優先順位主義は諸刃の剣か?

私の周りの評価されている人たちは、やはり優先順位の付け方が適切であるように見受けられる。その人たちの多くは、学生時代から成績に対する努力の優先順位も高かったのだろう。優先順位と実行力。頭の良さもあるのだろうと思うが、むしろ観察から見受けられるのは、優先順位の低いものの適切な(容赦ない)切り捨てである。

恩師の一人が好んだ名言の一つに、アルフレッド・マーシャルの「冷静な頭脳と、しかし温かな心をもって」という言葉がある。この直訳風の訳文の語感も印象的だが、誰の翻訳によるものかはわからない。しかしながら簡潔な、そして的を射たいい言葉である。

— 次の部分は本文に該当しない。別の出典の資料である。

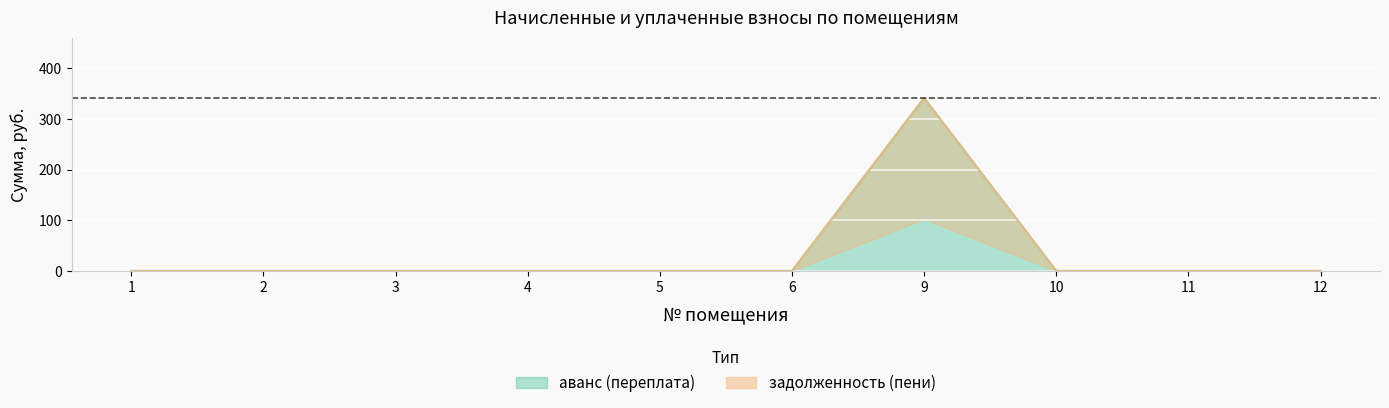

Does the chart display data point markers on the line(s)?

No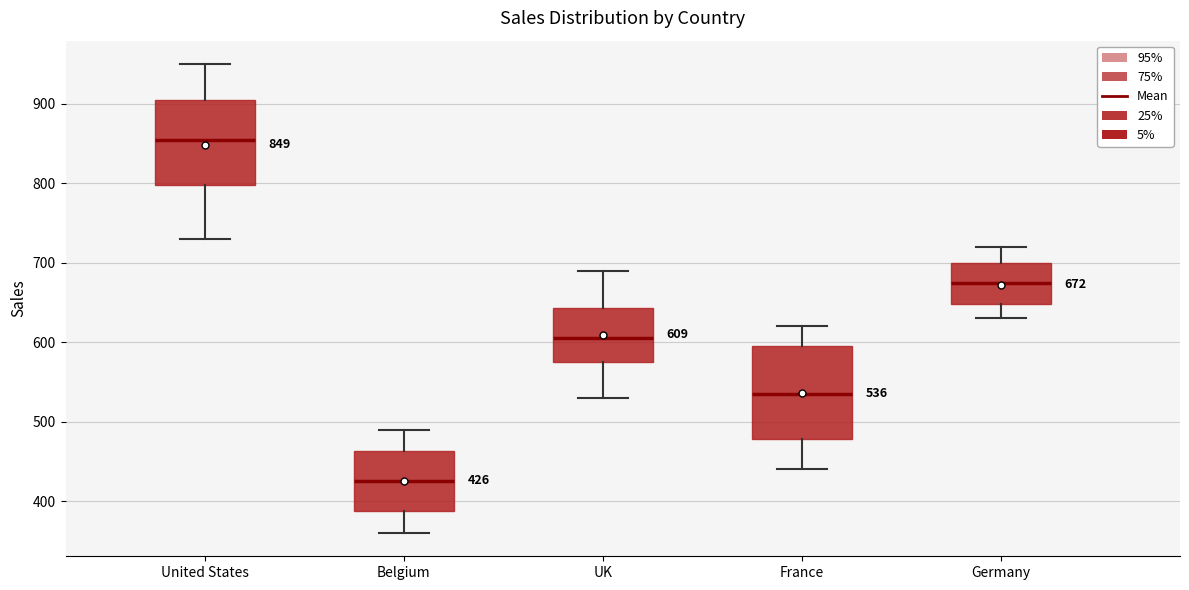

Which box is the tallest, from its lower edge to its upper edge?

France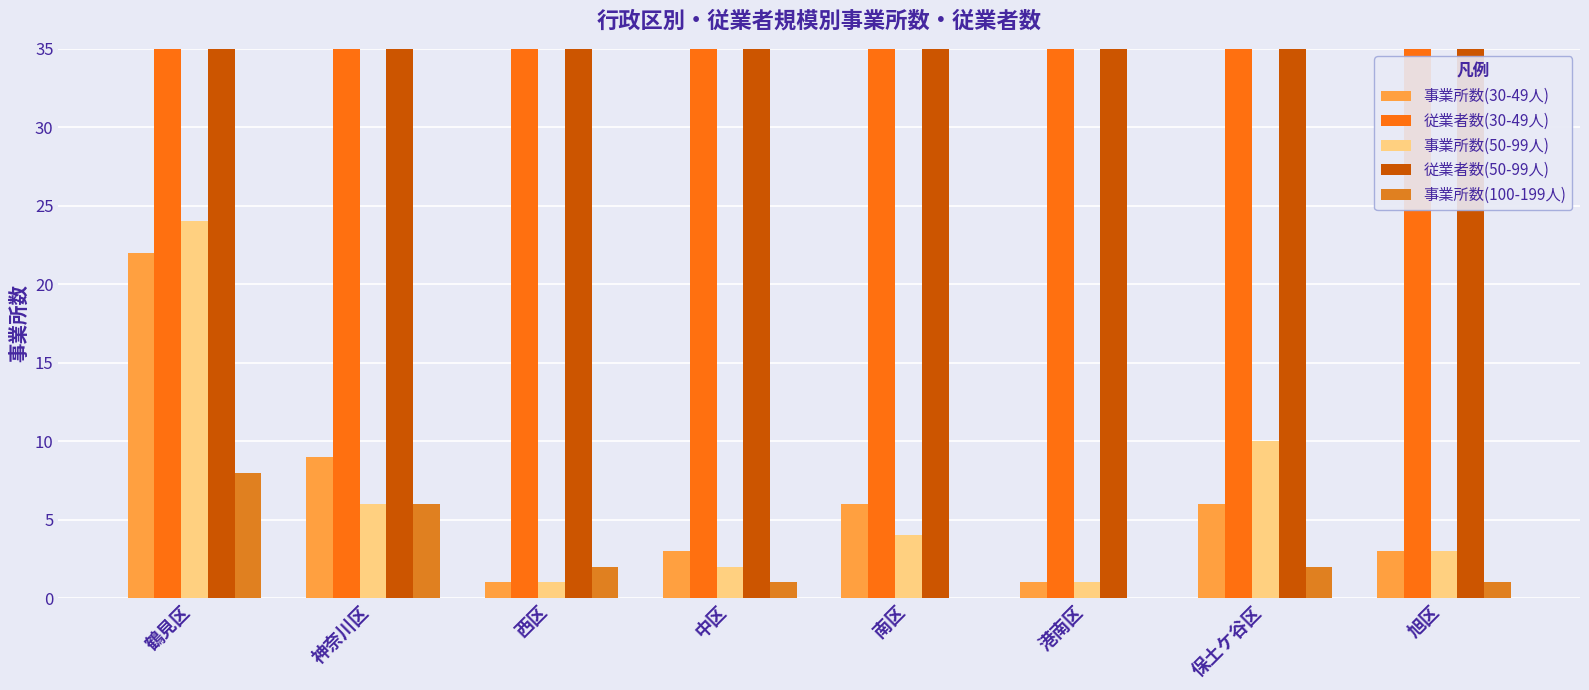

What is the maximum value for 事業所数(30-49人)?

22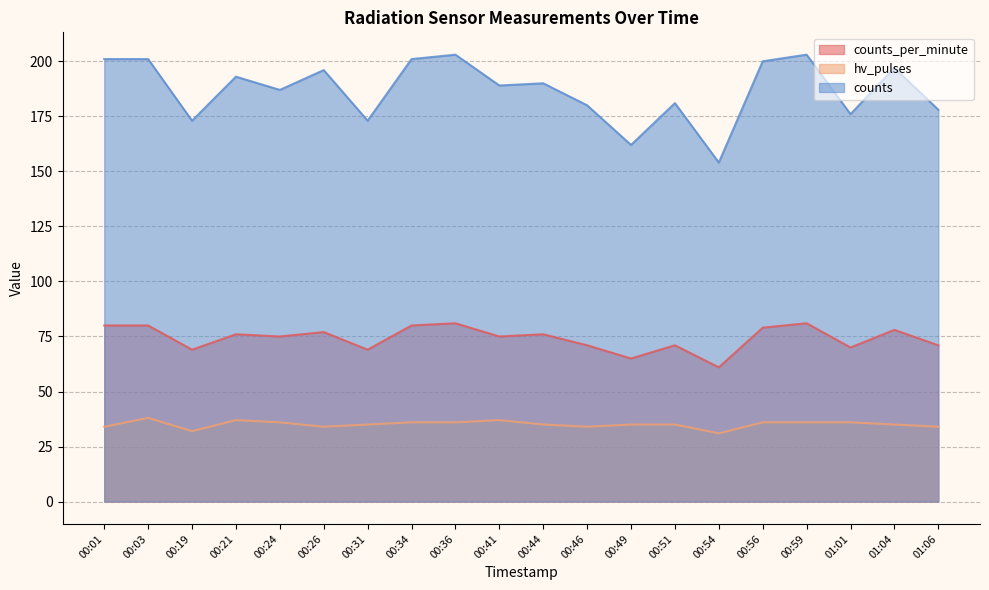

What is the sum of all hv_pulses values?

702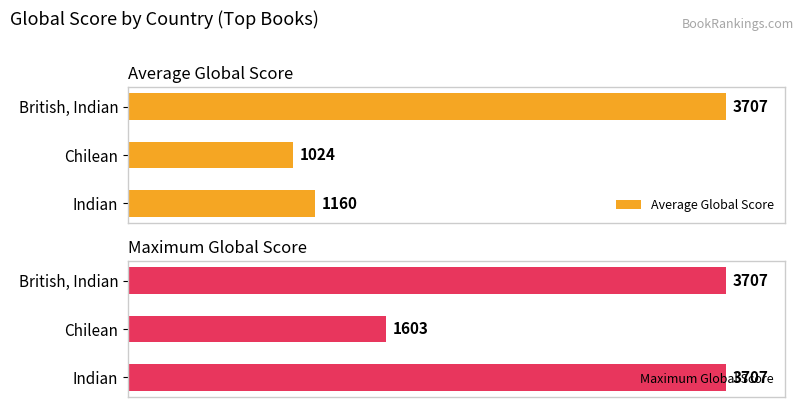

At which label does Average Global Score reach its minimum?

Chilean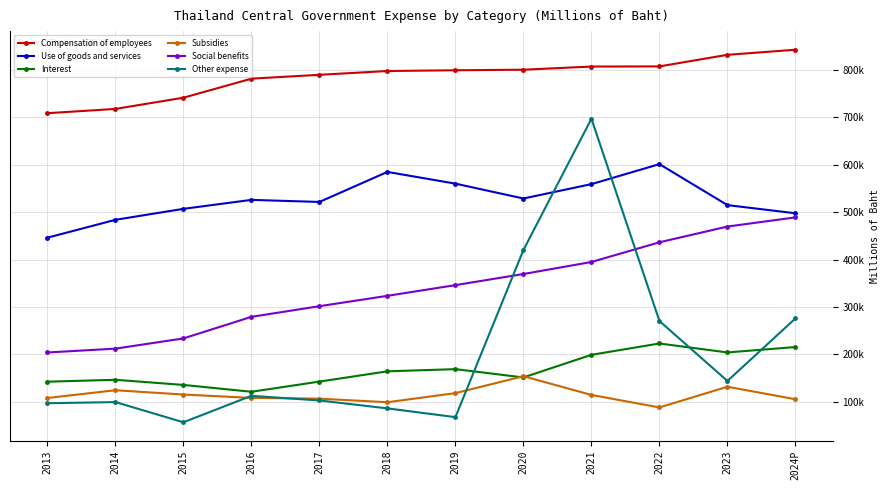

Does the chart have visible grid lines?

Yes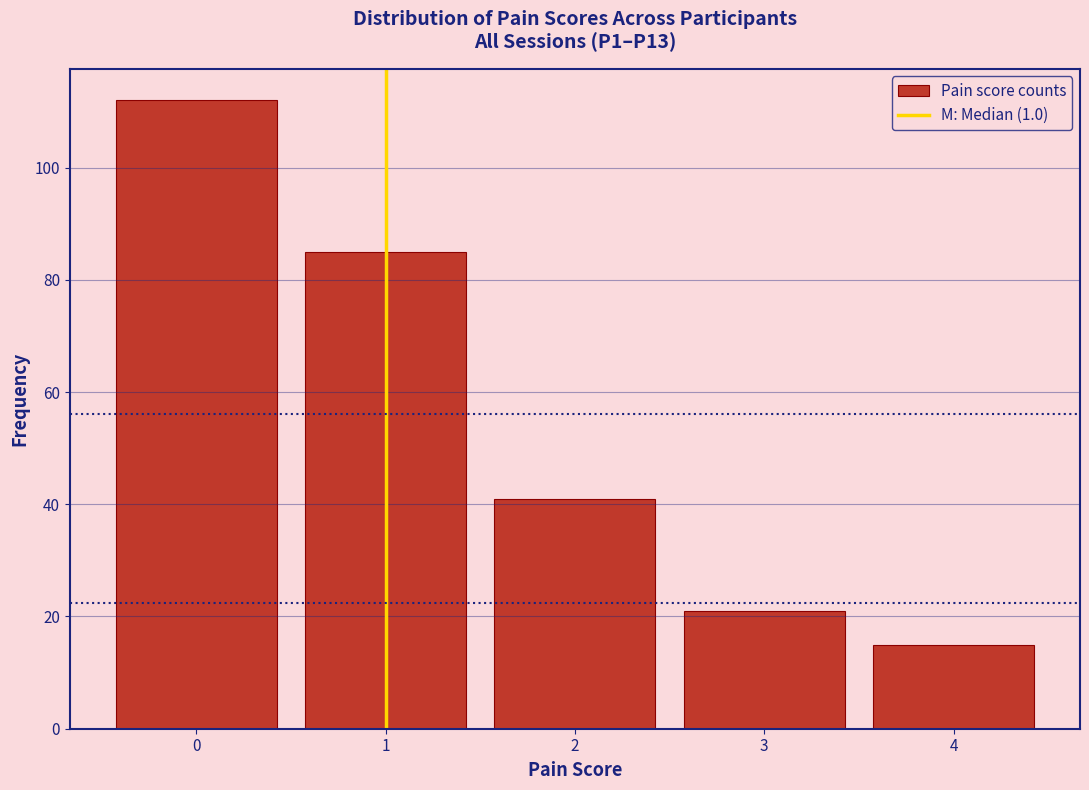

Reading left to right, list every bar in this chart as the range it spans on the x-axis followed by its height. The values are not printed on the chart, so give them approximately, as read against the axis.

-0.5 to 0.5: 112
0.5 to 1.5: 86
1.5 to 2.5: 42
2.5 to 3.5: 22
3.5 to 4.5: 16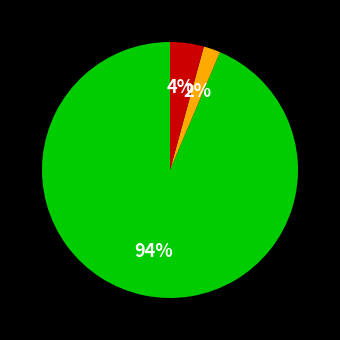

Is there any slice that represents more than half of the pie?

Yes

優先順位は、日々の業務では絶えず判断することが求められる。その一方で、倫理的、哲学的意味における「優先順位」は、かなり難しい問題でもある。マイケル・サンデル氏が、哲学的問題で議論を沸かせる講義を行うことは最近有名であるが、そういう問題(いわゆるトロッコ問題。)に行きつく。

自分自身に関することである限り、優先順位は冷静な頭脳でもって判断し、実行力を発揮すべきだろう。しかし少しでも他者が関係するのであれば、倫理的判断と温かい心が必要になる。ただ残念ながらよく見かけるのは、優先順位の低いものを切り捨てるだけの、相対的優先順位付け行為(なんとかカーストとか、マウントを取るとかいう現象)である。

「評価の高い人」をどのように見習うか。凡人の知性も日々試されている。